- _Aim of the task_: Please gather every line of the material below that contains the word "many". Case matters.

- _Collected data_:
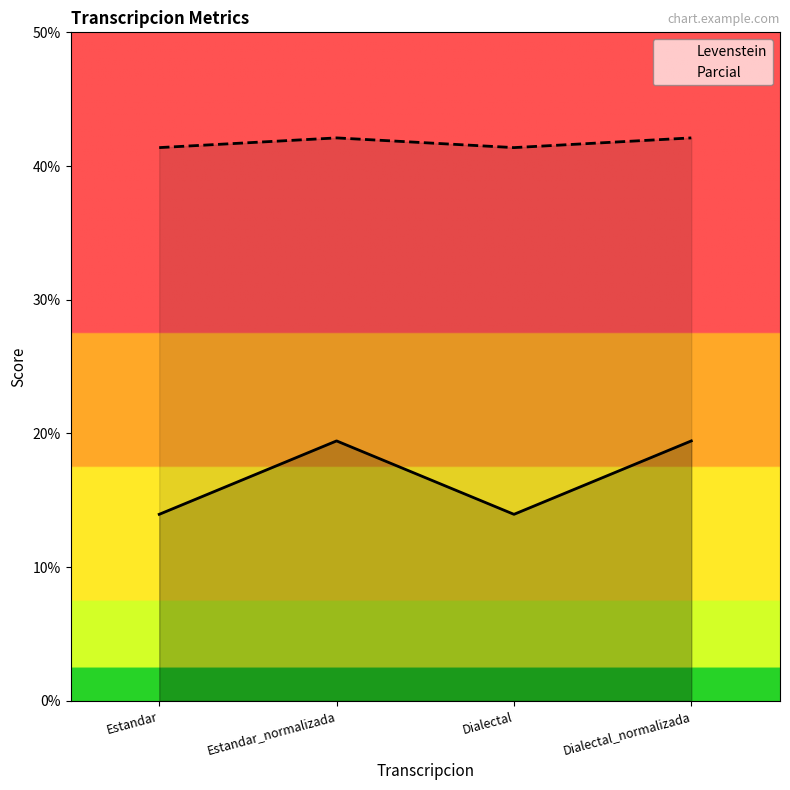

How many values in the Parcial series exceed 42?

2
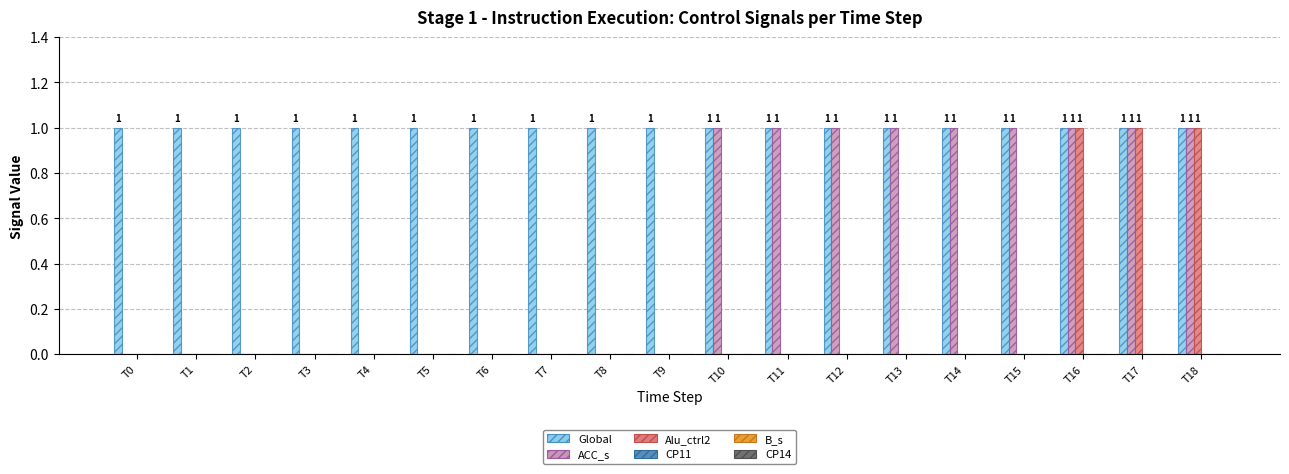

How many Alu_ctrl2 values are between 0 and 1?

19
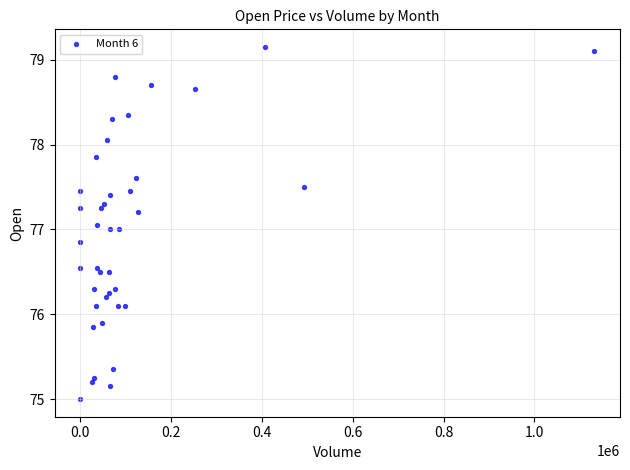

What is the range of Y values (max minus min)?

4.2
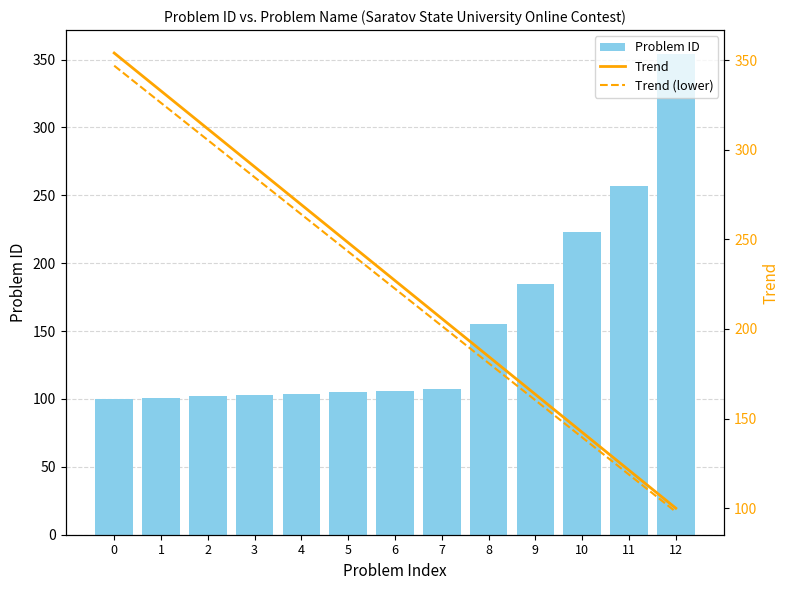

True or false: Trend has a value of 498.0 at 2.

False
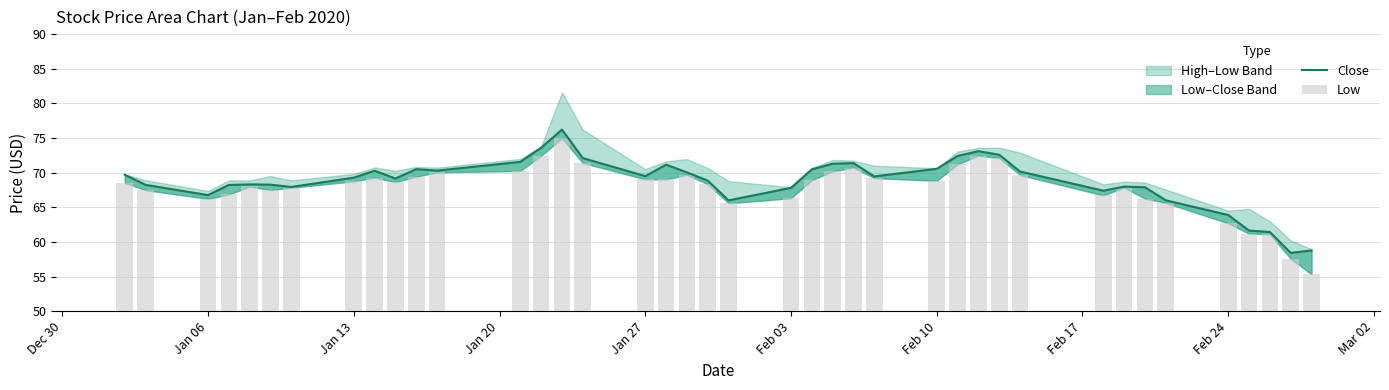

At how many categories does at least one series exceed 60?

38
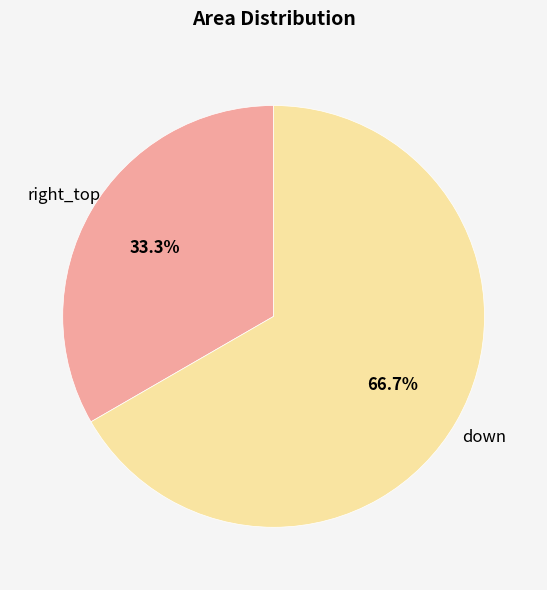

Does any single category account for the majority?

Yes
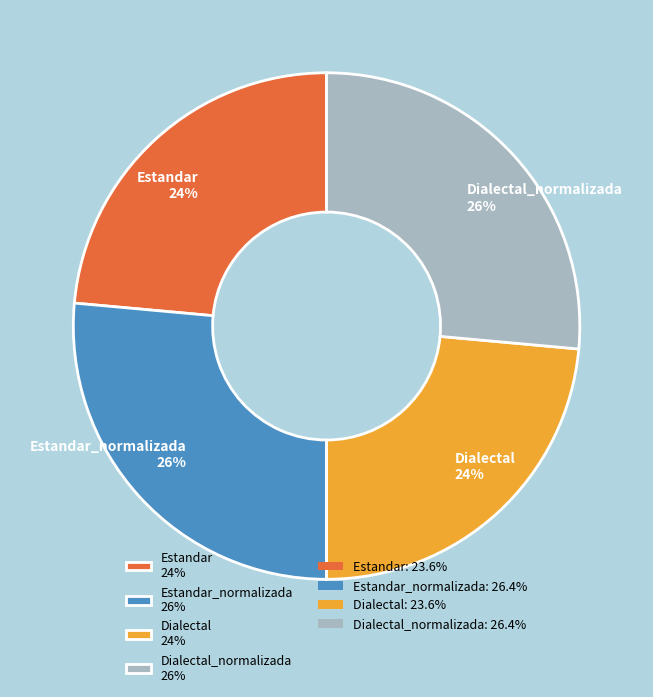

Does Dialectal 24% account for over 50% of the chart?

No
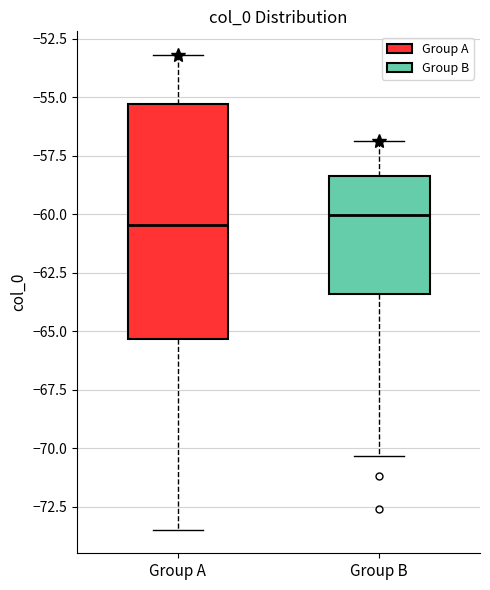

Which box is the tallest, from its lower edge to its upper edge?

Group A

- _Result for this task_:
How many values in the Parcial series exceed 42?
How many Alu_ctrl2 values are between 0 and 1?
At how many categories does at least one series exceed 60?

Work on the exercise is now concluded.